Stephen Fox: Downtown Houston is architecturally striking. Its distinctiveness comes from the refined late-modern buildings erected in the 1970s and early 1980s, before Postmodernism became dominant in corporate architecture. Those downtown towers have aged well and continue to convey a sense of precision and elegance.
Realty News Report: With ExxonMobil and Shell moving out of downtown, is downtown Houston past its prime? Are companies preferring suburban campuses like ExxonMobil’s?
Stephen Fox: I don’t see cause for alarm. Large corporations moving their headquarters to suburban campuses is not unique to Houston—many mature firms are relocating to quieter, campus-like settings. What’s less certain is whether traditional office buildings will keep following the 20th-century model. Since the 1990s, downtown has seen substantial residential growth and adaptive reuse projects alongside new construction, which helps keep the urban core vibrant.
Realty News Report: The Harris County Domed Stadium—known as the Astrodome—opened in 1965 and served the city for decades before newer stadiums were built nearby. Why is the Astrodome’s redevelopment so important to Houstonians?
Stephen Fox: The Astrodome is an engineering and design milestone: the first enclosed, air-conditioned sports arena of its kind. It holds powerful collective memory for the city. Judge Ed Emmett’s push to preserve and rehabilitate the structure marks a major shift in public attitudes—recognizing the Astrodome as a rare 20th-century landmark worthy of preservation, rehabilitation, and reuse.
Realty News Report: Looking at Houston’s preservation record, what loss pains you the most?

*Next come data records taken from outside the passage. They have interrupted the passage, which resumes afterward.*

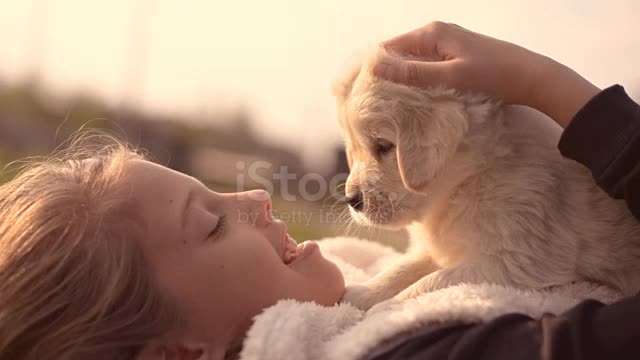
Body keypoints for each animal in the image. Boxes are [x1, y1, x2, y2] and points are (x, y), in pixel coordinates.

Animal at [336, 49, 640, 310]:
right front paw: (362, 294)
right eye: (354, 149)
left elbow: (433, 281)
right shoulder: (443, 248)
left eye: (384, 146)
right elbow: (405, 268)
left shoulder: (513, 261)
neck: (469, 179)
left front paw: (388, 308)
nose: (352, 200)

Stephen Fox: My greatest regret isn’t a single building but the redevelopment of entire historic neighborhoods—specifically the Freedmen’s Town Historic District and the adjacent San Felipe Courts Historic District, also called Allen Parkway Village, in the Fourth Ward. Since the mid-1990s the Fourth Ward has undergone extensive redevelopment, yet some pockets of historic housing remain. Around seventy percent of Allen Parkway Village was demolished and replaced with new housing as part of efforts to remove low-income public housing from a desirable area and attract private redevelopment. For decades Houston’s power structure failed to see the cultural value in preserving a low-income African American community or architecturally notable public housing, even though Allen Parkway Village had once been recognized in the national architectural press.

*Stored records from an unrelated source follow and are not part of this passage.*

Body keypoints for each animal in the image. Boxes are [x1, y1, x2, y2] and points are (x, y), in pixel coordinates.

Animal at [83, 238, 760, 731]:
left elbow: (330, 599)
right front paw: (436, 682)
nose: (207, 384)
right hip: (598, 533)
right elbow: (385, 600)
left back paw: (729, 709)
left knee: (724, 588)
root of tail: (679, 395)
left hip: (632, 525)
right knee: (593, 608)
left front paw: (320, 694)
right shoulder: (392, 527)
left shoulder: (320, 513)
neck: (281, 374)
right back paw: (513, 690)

Realty News Report: Houston got some things very right, such as the Texas Medical Center. How did that come about?
Stephen Fox: The formation of the Texas Medical Center can be traced to Dr. E.W. Bertner’s vision and the support of the M.D. Anderson Foundation. William H. Kellar has written an excellent account of these events. In the early 1940s the foundation purchased a portion of Hermann Park after a referendum with fewer than a thousand voters approving the sale. The trustees of the Anderson Foundation promoted the medical center not only as a philanthropic project but also as a strategic economic step to diversify Houston’s economy beyond oil—a move that proved prescient.
Realty News Report: What was the smartest development decision Houston has made?

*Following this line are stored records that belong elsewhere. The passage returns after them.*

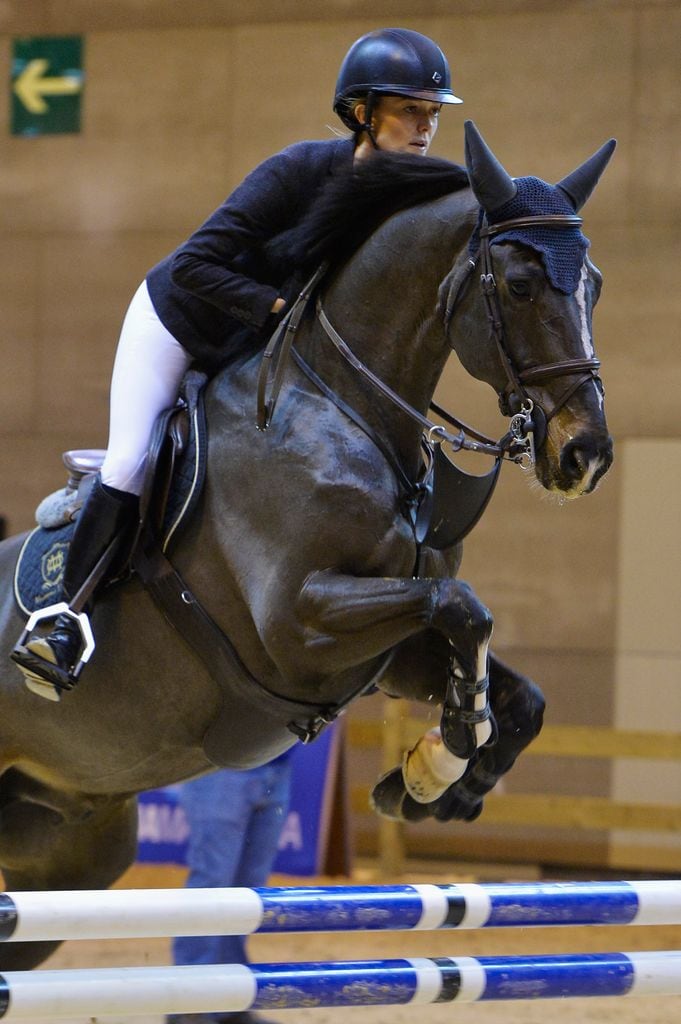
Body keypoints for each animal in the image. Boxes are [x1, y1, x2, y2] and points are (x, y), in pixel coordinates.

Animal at [0, 121, 614, 970]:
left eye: (592, 284)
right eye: (520, 286)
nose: (586, 454)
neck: (345, 408)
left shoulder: (384, 653)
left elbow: (516, 691)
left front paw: (432, 780)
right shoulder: (297, 623)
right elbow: (463, 606)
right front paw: (452, 744)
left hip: (70, 855)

Stephen Fox: Two major factors stand out. First are the contributions of early planners and landscape architects: Arthur Comey, George Kessler, and the firm Hare & Hare. In 1912 the newly formed Houston Park Commission hired Comey to prepare a park plan, and a year later Kessler expanded on that vision, laying out Main Boulevard, Hermann Park, the Shadyside neighborhood, and other parks. After Kessler’s death, Hare & Hare continued the work, designing parkways along Buffalo Bayou and Brays Bayou, as well as Memorial Park and the Houston Zoo. Their efforts between about 1910 and 1940 created a substantial legacy of public space that remains central to Houston’s character today. Second, Houston’s legal ability to annex surrounding territory made a huge difference. Houston now covers more than 600 square miles compared with cities like Detroit, which is much smaller. That capacity to incorporate adjacent land enabled sustained growth and helped insulate Houston’s prosperity from the stagnation that can affect more constrained cities.